Uzunca bir aradan sonra merhaba!

Haziranda yazılara nokta koyup yollara düşmüştüm. Son yazım ‘‘seçimden geçime dönüş’’ başlığını taşıyordu. Milletvekili ve cumhurbaşkanı seçiminden sonra ekonominin vitrini yenilenmiş; Nurettin Nebati’nin yerine Mehmet Şimşek atanmıştı.

Ben de şöyle bir öngörüde bulunmuştum:

‘‘Olacak olan şu: Haziranda enflasyona bir TÜİK freni daha gelecek. Ücretler ve emekli maaşları TÜİK enflasyonuna göre ayarlanacak. Markete gideceksin, yeni maaşınla bir ay önce aldığından daha az ürün alabildiğini göreceksin. İster söver, ister şükredersin…’’

Keşke haksız çıksaydım…

Eylül ortasında Türkiye’ye döndüm, Antalya Havalimanı’nda ilk şoku yedim. Giderken, evden havalimanına 190 lira taksi parası vermiştim, gelirken taksimetre 335 lira yazdı.

Ertesi gün markete gittim, hazirandaki etiketlerin pek çoğu katlanmış.

Benim emekli maaşımla yaptığım bir hesap var. İlk maaşımla hangi temel gıda maddesinden ne kadar alabiliyordum, zaman içinde ne oldu diye bakarım. Bu gıda maddelerinden biri kıyma. 2001 ekim ayı itibariyle bağlanan ilk emekli maaşım 70 küsur kilo kıyma ediyormuş. Bu miktar 2022 sonunda 34 kiloya, 2023 mayıs sonunda 26 kiloya düşmüştü. Markette baktım, orta yağlı kıyma 370 lira olmuş. Temmuz ayında zamlanan maaşımı 370’e böldüm. Ne göreyim; benim kıyma 24 kiloya düşmüş. Üç ayda iki kilosu daha çalınmış.

Hak yemeyim; marketlerde soğan ve patates ucuzlamış. Fakat aynı hafta semt pazarına çıktığımda gördüm ki, o ucuzluk da geçici.

Çünkü daha güncel olan pazardaki fiyatlar, marketlerin iki katı. Marketler büyük bağlantılar yapıp ürünü uzun vadeli alıyor.

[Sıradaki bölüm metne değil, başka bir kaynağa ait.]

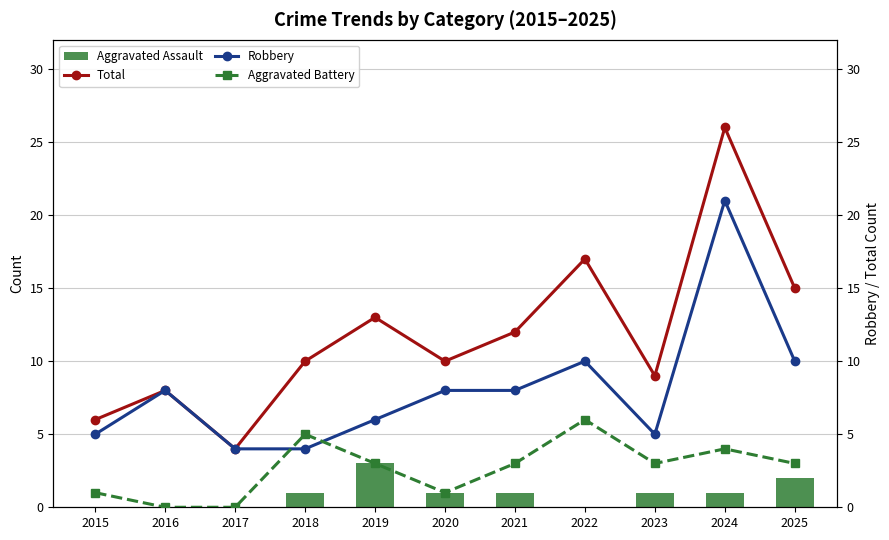

Reading left to right, list all the values displayed in this chart.

Aggravated Assault: 0	0	0	1	3	1	1	0	1	1	2
Total: 6	8	4	10	13	10	12	17	9	26	15
Robbery: 5	8	4	4	6	8	8	10	5	21	10
Aggravated Battery: 1	0	0	5	3	1	3	6	3	4	3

Gerektiğinde çok düşük kârla satabiliyor. Ucuza sattığı ürünle müşteri çekerek, kardan zararını başka ürünlerle telafi ediyor. Pazarcı ise en fazla bir haftada satabileceği kadar mal alıyor, fiyatları son durumu yansıtıyor.

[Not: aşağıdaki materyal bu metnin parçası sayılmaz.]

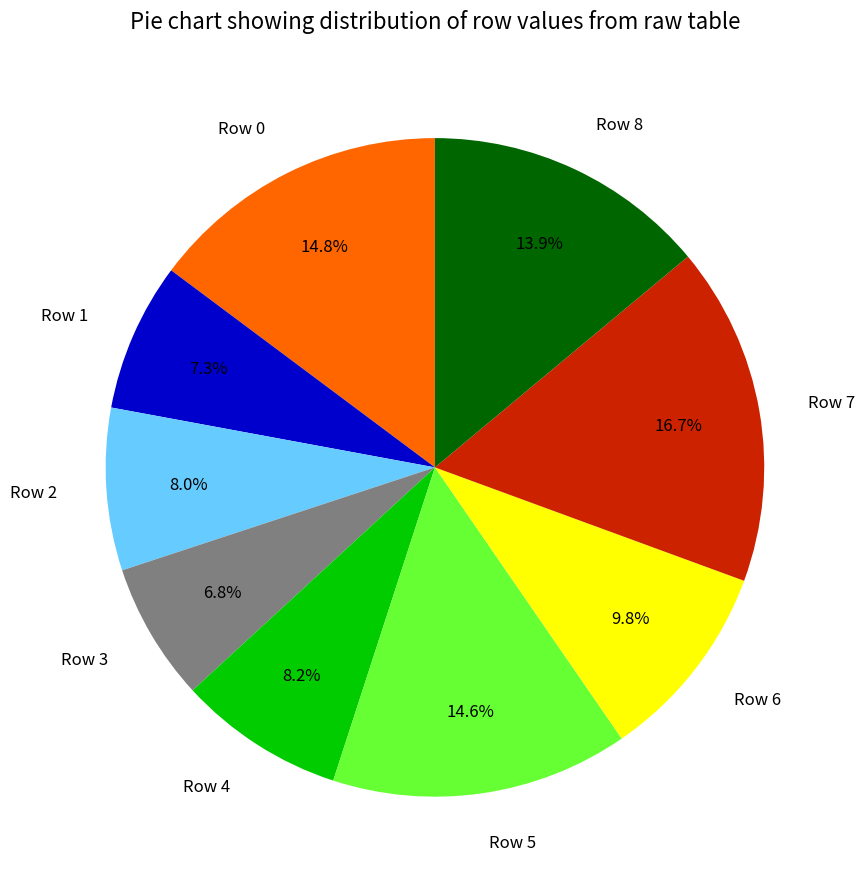

How many slices are in this pie chart?

9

Yerel seçim nedeniyle fiyatlara zorlama frenlemeler, maaşlara bayram şekeri babından dokunuşlar olmazsa, gelmekte olan günler geçenleri aratacağa benziyor.

Dışarıdayken, önemsediğim ekonomi kararları, kritik atama ve yargılamalar gibi bazı olayları izlemenin dışında haberlerden de uzak durmuştum. Kafam, kalbim rahattı.